(SELECTED PASSAGE):
:::::
All 88 seats of the Landtag of Thuringia 45 seats needed for a majority
- Turnout: 1,161,181 (59.9%) ▼14.9 pp
|  | First party | Second party | Third party |
| Leader | Bernhard Vogel | Bodo Ramelow | Richard Dewes |
| Party | CDU | PDS | SPD |
| Last election | 42 seats, 42.6% | 17 seats, 16.6% | 29 seats, 29.6% |
| Seats won | 49 | 21 | 18 |
| Seat change | +7 | +4 | −11 |
| Popular vote | 592,474 | 247,906 | 214,801 |
| Percentage | 51.0% | 21.3% | 18.5% |
| Swing | +8.4 pp | +4.7 pp | −11.1 pp |
- Results for the single-member constituencies
| Minister-President before election Bernhard Vogel CDU | Elected Minister-President Bernhard Vogel CDU |

= 1999 Thuringian state election =

State election in Thuringia, Germany

The 1999 Thuringian state election was held on 12 September 1999 to elect the members of the 3rd Landtag of Thuringia. The incumbent government was a grand coalition of the Christian Democratic Union (CDU) and Social Democratic Party (SPD) led by Minister-President Bernhard Vogel. The CDU won an absolute majority in the election and formed government alone; Vogel continued as Minister-President.
:::::
(EXTRACTED DATA):

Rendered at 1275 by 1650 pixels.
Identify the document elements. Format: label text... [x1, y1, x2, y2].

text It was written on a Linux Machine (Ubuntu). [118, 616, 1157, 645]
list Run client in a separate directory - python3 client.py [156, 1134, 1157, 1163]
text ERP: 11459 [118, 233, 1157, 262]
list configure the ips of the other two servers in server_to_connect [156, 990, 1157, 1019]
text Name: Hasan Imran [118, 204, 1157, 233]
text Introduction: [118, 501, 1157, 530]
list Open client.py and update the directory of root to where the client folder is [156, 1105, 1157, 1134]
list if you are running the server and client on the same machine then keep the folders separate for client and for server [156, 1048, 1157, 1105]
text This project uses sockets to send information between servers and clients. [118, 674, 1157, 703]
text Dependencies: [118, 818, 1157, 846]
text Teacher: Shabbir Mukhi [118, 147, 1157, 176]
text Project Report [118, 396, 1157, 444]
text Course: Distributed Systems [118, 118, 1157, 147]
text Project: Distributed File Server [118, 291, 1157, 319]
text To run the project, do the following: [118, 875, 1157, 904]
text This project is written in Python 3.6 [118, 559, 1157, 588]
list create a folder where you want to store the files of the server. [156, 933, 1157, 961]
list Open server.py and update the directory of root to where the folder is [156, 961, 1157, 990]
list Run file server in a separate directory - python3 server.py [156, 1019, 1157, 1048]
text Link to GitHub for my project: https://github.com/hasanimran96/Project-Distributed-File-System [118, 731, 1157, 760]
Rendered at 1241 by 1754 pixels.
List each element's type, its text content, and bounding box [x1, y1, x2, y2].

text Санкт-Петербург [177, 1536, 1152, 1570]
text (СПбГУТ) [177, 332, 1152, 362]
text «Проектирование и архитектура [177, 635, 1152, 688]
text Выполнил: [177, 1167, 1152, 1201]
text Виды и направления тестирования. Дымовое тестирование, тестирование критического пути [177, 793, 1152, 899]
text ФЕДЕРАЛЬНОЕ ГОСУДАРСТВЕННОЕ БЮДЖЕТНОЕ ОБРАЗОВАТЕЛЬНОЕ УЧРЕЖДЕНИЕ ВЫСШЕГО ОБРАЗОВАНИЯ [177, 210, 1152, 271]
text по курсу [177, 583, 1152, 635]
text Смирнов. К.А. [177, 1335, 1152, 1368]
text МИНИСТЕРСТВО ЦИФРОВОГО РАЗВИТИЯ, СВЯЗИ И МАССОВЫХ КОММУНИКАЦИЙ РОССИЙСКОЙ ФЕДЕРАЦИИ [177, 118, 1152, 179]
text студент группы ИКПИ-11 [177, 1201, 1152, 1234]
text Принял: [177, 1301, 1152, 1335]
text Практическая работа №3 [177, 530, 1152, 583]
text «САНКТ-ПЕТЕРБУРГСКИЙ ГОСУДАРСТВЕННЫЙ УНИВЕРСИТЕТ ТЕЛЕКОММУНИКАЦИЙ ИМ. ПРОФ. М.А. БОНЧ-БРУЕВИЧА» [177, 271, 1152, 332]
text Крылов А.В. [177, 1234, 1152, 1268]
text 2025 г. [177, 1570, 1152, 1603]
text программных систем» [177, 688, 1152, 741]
:::::
(WHAT IS REQUIRED):
Give back the full text on the 1999 Thuringian state election, word for word. This material has nothing to do with the text on the 1999 Thuringian state election.

(EXERCISE OUTPUT):
All 88 seats of the Landtag of Thuringia 45 seats needed for a majority
- Turnout: 1,161,181 (59.9%) ▼14.9 pp
|  | First party | Second party | Third party |
| Leader | Bernhard Vogel | Bodo Ramelow | Richard Dewes |
| Party | CDU | PDS | SPD |
| Last election | 42 seats, 42.6% | 17 seats, 16.6% | 29 seats, 29.6% |
| Seats won | 49 | 21 | 18 |
| Seat change | +7 | +4 | −11 |
| Popular vote | 592,474 | 247,906 | 214,801 |
| Percentage | 51.0% | 21.3% | 18.5% |
| Swing | +8.4 pp | +4.7 pp | −11.1 pp |
- Results for the single-member constituencies
| Minister-President before election Bernhard Vogel CDU | Elected Minister-President Bernhard Vogel CDU |

= 1999 Thuringian state election =

State election in Thuringia, Germany

The 1999 Thuringian state election was held on 12 September 1999 to elect the members of the 3rd Landtag of Thuringia. The incumbent government was a grand coalition of the Christian Democratic Union (CDU) and Social Democratic Party (SPD) led by Minister-President Bernhard Vogel. The CDU won an absolute majority in the election and formed government alone; Vogel continued as Minister-President.